Yesterday I had a session with publishers of a general book publishing company. Like people in the travel sector, in real estate and in advertising and book sales, they see that Internet is the place where offer and supply takes place. They also notice that information streams are changing: citizens’ journalism in blogs is becoming a competitor of news agencies. Press photography is no longer the domain for the paparazzi; when the Dutch film producer Theo van Gogh was slaughtered, the largest Dutch newspaper De Telegraaf carried a photograph taken with a mobile camera. So is the role of the book publisher still the same? The role of publishers with reference departments for the production of encyclopaedias have a hard time as Wikipedia is available for free (of course quality is still an issue with Wikipedia).
In the meantime book publishers get a range of new media available to them: internet, e-books and iPods. So far they have made electronic brochures on the Internet as a marketing tool in the sales of their books. In the Netherlands e-Books are not a hot item, although there is progress. While audio books on CD are now getting into fashion, books on iPod have not been promoted yet.

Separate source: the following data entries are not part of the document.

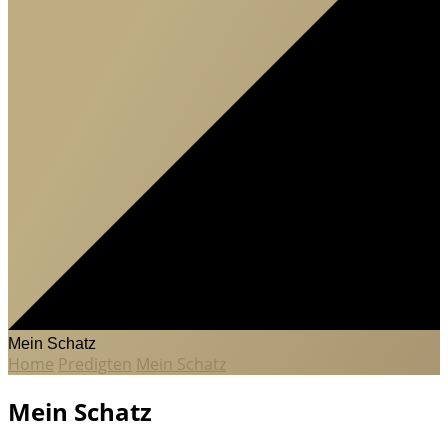
Mein Schatz
Home
Predigten
Mein Schatz
Mein Schatz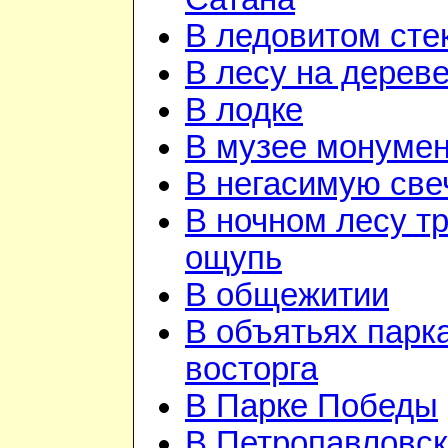
В ледовитом сте
В лесу на дерев
В лодке
В музее монуме
В негасимую све
В ночном лесу т
ощупь
В общежитии
В объятьях парка
восторга
В Парке Победы
В Петропавловск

Book publishers are increasingly confronted with authors who have a site themselves, built by a smart nephew or niece, or have blogs. Book publishers get even offers for new books, based on texts of blogs and reactions from readers. And the publishers are often asked to put one of their books in a cross media package.

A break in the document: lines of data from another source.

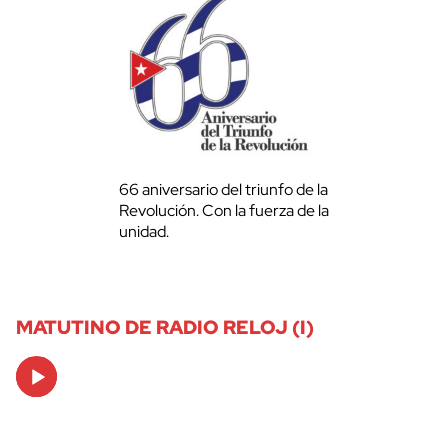
66 aniversario del triunfo de la
Revolución. Con la fuerza de la
unidad.
MATUTINO DE RADIO RELOJ (I)
Audio
Player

For a book publishing company it is hard to address this new world. In most cases these companies have been set up with the mission of producing and selling books. Their whole production scheme is based around the presentations to bookshops and their business model is based on sales through the book shops (so they do not know the readers of the book). This is changing now. Internet bookshops are increasing their sales. So the book publishers will also have to establish an environment for their readers complete with an entertaining site, an internet bookshop and a backoffice. And the publisher is becoming a domain expert having textual and sometimes photographic content.
Newspaper publishers have started to change around and are still searching for the environment, backoffice and business models. Magazine publishers have done better in some cases. Both types of publishers have news currency as a leading principle to do something with Internet. Bout news currency is usually not an item for a book publisher.
The session was interesting. It was like sparring with ideas and concepts. But in the end the inevitable questions came up: is there a budget for any of the new activities and where do we find the time to attend to an Internet site.